Fintech-powered NBFCs beat PSU banks on growth despite lower valuations, says Deven Choksey
Deven Choksey of DRChoksey FinServ identifies technology-driven NBFCs and large private banks as superior investment opportunities despite PSU banks trading at cheaper valuations. Fintech-enabled lenders like Bajaj Finance are achieving 22-25% CAGR loan growth, significantly outpacing industry averages through technology-driven underwriting and distribution. In IT, Choksey favors large-cap stocks like Infosys, TCS, and HCL Tech over mid-caps, citing better downside protection and resilience from AI adoption and stronger order inflows.

*this image is generated using AI for illustrative purposes only.
Public sector banks are emerging as value opportunities within the financial sector, but technology-led NBFCs and large private banks continue to offer the most compelling long-term risk-reward prospects, according to Deven Choksey, MD of DRChoksey FinServ. Speaking to ET Now, Choksey highlighted that several PSU banks, especially smaller ones, are trading at significantly cheaper valuations compared to mid-sized and large private banks and NBFCs, even as their recent quarterly results show improving fundamentals.
Interest Rate Environment Benefits Banks
Choksey noted that the easing interest rate environment is helping banks manage their liability costs better, provided asset-liability mismatches are controlled. "Lower cost of funds is clearly a blessing for lenders this year, but sustainable growth will depend on how well banks manage credit quality," he said. However, he believes the real acceleration in lending growth is visible among strong NBFCs and private banks that have successfully integrated fintech platforms into loan origination and customer acquisition.

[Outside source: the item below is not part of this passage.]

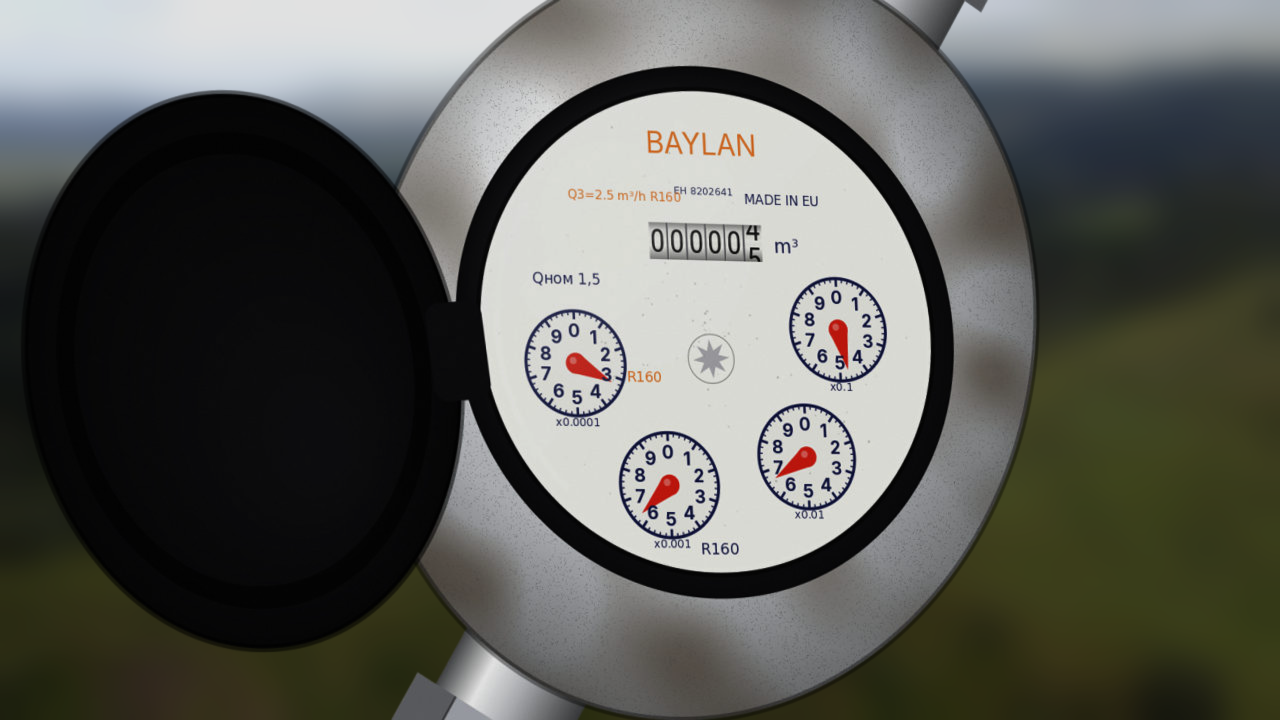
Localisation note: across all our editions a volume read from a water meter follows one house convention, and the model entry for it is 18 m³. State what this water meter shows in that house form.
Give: 4.4663 m³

Fintech Integration Drives Superior Growth
Highlighting Bajaj Finance as a key example, Choksey pointed out that fintech-enabled players are delivering exceptional performance metrics:
| Growth Parameter: | Performance |
|---|---|
| Loan Growth CAGR: | 22-25% |
| Housing Finance Growth: | Similar pace to loan growth |
| Key Differentiator: | Technology-driven underwriting and distribution |
"The biggest differentiator is fintech adoption at the front end. Companies that grow systematically, keep NPAs low, and use technology to scale faster are the ones we prefer," Choksey explained. This growth rate significantly outpaces industry averages, with housing finance arms also expanding at similar rates supported by technology-driven underwriting and distribution systems.
Large-Cap IT Stocks Offer Better Risk Profile
On the IT sector, Choksey acknowledged the recent divergence in earnings performance, with some mid-sized firms facing pressure while large players delivered steadier outcomes. He believes the current risk-reward scenario favors large-cap IT stocks over mid- and small-cap alternatives. Stocks such as Infosys, TCS, and HCL Tech are trading at valuations that limit downside risk, while mid-cap IT companies face much less tolerance for earnings misses.

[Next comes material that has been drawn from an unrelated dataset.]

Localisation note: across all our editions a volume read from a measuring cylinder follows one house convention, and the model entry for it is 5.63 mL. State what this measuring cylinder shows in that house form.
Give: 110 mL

AI Adoption and Order Wins Support IT Giants
Large IT companies have demonstrated resilience through stronger order inflows across verticals, easing investor concerns. Choksey noted that labor cost adjustments have largely been absorbed in recent quarters, setting the stage for a cleaner outlook ahead. "AI-driven coding is helping deliver solutions faster, while companies like TCS are moving towards capital-intensive models such as data centers, which adds long-term revenue visibility," he observed.
Investment Strategy Focus
Choksey's investment approach remains concentrated on lenders with fintech-led growth models and large-cap IT companies where downside risk is contained. "In the current environment, scale, technology adoption and balance sheet strength matter more than chasing aggressive valuations," he concluded. This strategy emphasizes the importance of sustainable business models over speculative valuations in the current market environment.